Print the following lines verbatim, keeping their order and every character unchanged.

══ Data rows

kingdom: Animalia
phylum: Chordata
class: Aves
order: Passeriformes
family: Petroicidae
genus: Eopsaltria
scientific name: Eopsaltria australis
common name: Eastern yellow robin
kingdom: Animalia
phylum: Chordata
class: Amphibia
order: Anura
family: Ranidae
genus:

════

» Full answer
kingdom: Animalia
phylum: Chordata
class: Aves
order: Passeriformes
family: Petroicidae
genus: Eopsaltria
scientific name: Eopsaltria australis
common name: Eastern yellow robin
kingdom: Animalia
phylum: Chordata
class: Amphibia
order: Anura
family: Ranidae
genus:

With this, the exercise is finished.